+++ Text segment +++

# Is this dtg printing?



## getrules (Sep 14, 2009)

Hi guys, i'd like to ask about this t-shirt 

http://www.merch.com/images/crm.01.ajc.jpg

is this DTG printed?

Thanks.


----------



## equipmentzone (Mar 26, 2008)

It is hard to say with any certainty from the picture. It can be printed by a direct to garment printer or it might be screen printed. Either process would be able to give you that look.

Harry
Equipment Zone


----------



## Don-ColDesi (Oct 18, 2006)

From what I can see of the image I would think that it is neither. It looks like it was Photoshopped on to the shirt. If it is really the shirt I would guess some sort of digital process as the fades near the bottom of the image are too subtle for screen printing.


----------



## dragonknight (May 30, 2009)

Yes it is
You can see there are gradients color on the T-Shirt, only DTG printer can print gradient color or maybe like don said it is a photoshoped picture of T-Shirt


----------



## red514 (Jul 21, 2009)

It does look photo shopped on the shirt. If this was to be produced with decent quantities (several dozen units) then i'd say simulated process. There's allot of vibrant colors in that design, i haven't seen a DTG print that vibrant in color (then again i've only seen prints on black off 2 machines).


----------



## red514 (Jul 21, 2009)

Don-SWF East said:


> If it is really the shirt I would guess some sort of digital process as the fades near the bottom of the image are too subtle for screen printing.


I disagree, with a 65lpi halftone output exposed on 308 screens you can retain very fine detail (using 380 mesh you can capture even more fine detail).


----------



## PositiveDave (Dec 1, 2008)

dragonknight said:


> only DTG printer can print gradient color


I think that screenprinters can manage a gradient!


----------



## red514 (Jul 21, 2009)

dragonknight said:


> Yes it is
> You can see there are gradients color on the T-Shirt, only DTG printer can print gradient color or maybe like don said it is a photoshoped picture of T-Shirt


haha that's funny, i guess screen printers have been doing magic all this time.


----------



## zoom_monster (Sep 20, 2006)

A close up of the actual t-shirt would tell us. A shirt with this graphic could be printed with either technology

Ian


----------



## mrbigjack50 (Jun 9, 2008)

either and def. a fake shirt, took me 1 sec to figure that out


----------



## Rexx (Aug 13, 2009)

I have seen this shirt up close and it isnt as bright as the mock up. I am sure that they are screenprinted


----------



## getrules (Sep 14, 2009)

Rexx said:


> I have seen this shirt up close and it isnt as bright as the mock up. I am sure that they are screenprinted


well, thanks everyone for your opinions. And Rexx, i've seen the t-shirt as well, it really isnt that bright. i always thought it was screen printed as well, but had my doubts because of the fine detail and perfection on the print.

+++ Provided data +++

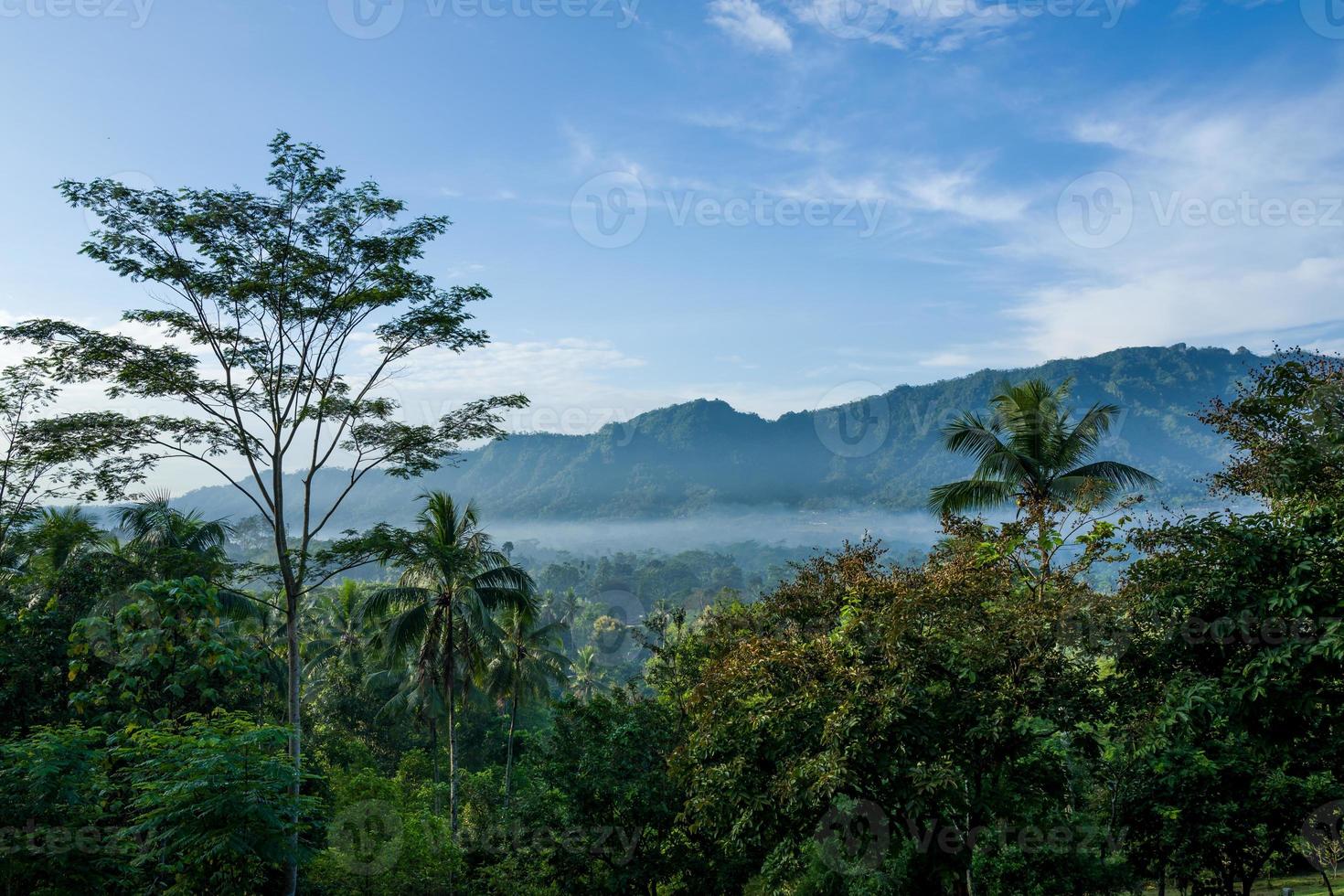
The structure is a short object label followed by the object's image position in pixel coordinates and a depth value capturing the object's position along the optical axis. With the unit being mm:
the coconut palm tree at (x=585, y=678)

+++

## Tasks and exercises
**1)** In the thread above about DTG printing, do these statements agree with it? (a) Rexx says the shirt seen up close is brighter than the mock up. (b) red514 says a 65lpi halftone exposed on 308 screens can keep very fine detail. (c) Harry of Equipment Zone says the picture plainly shows the shirt was screen printed. Answer yes or no for each, quoting the words that decide it.
**2)** Reproduce word for word the stretch of the thread about DTG printing from "It is hard to" through "(Oct 18, 2006)".

## Solutions by task
**1)**
(a) No: "it isnt as bright as the mock up"
(b) Yes: "with a 65lpi halftone output exposed on 308 screens you can retain very fine detail"
(c) No: "It is hard to say with any certainty from the picture."

**2)**
It is hard to say with any certainty from the picture. It can be printed by a direct to garment printer or it might be screen printed. Either process would be able to give you that look.

Harry
Equipment Zone


----------



## Don-ColDesi (Oct 18, 2006)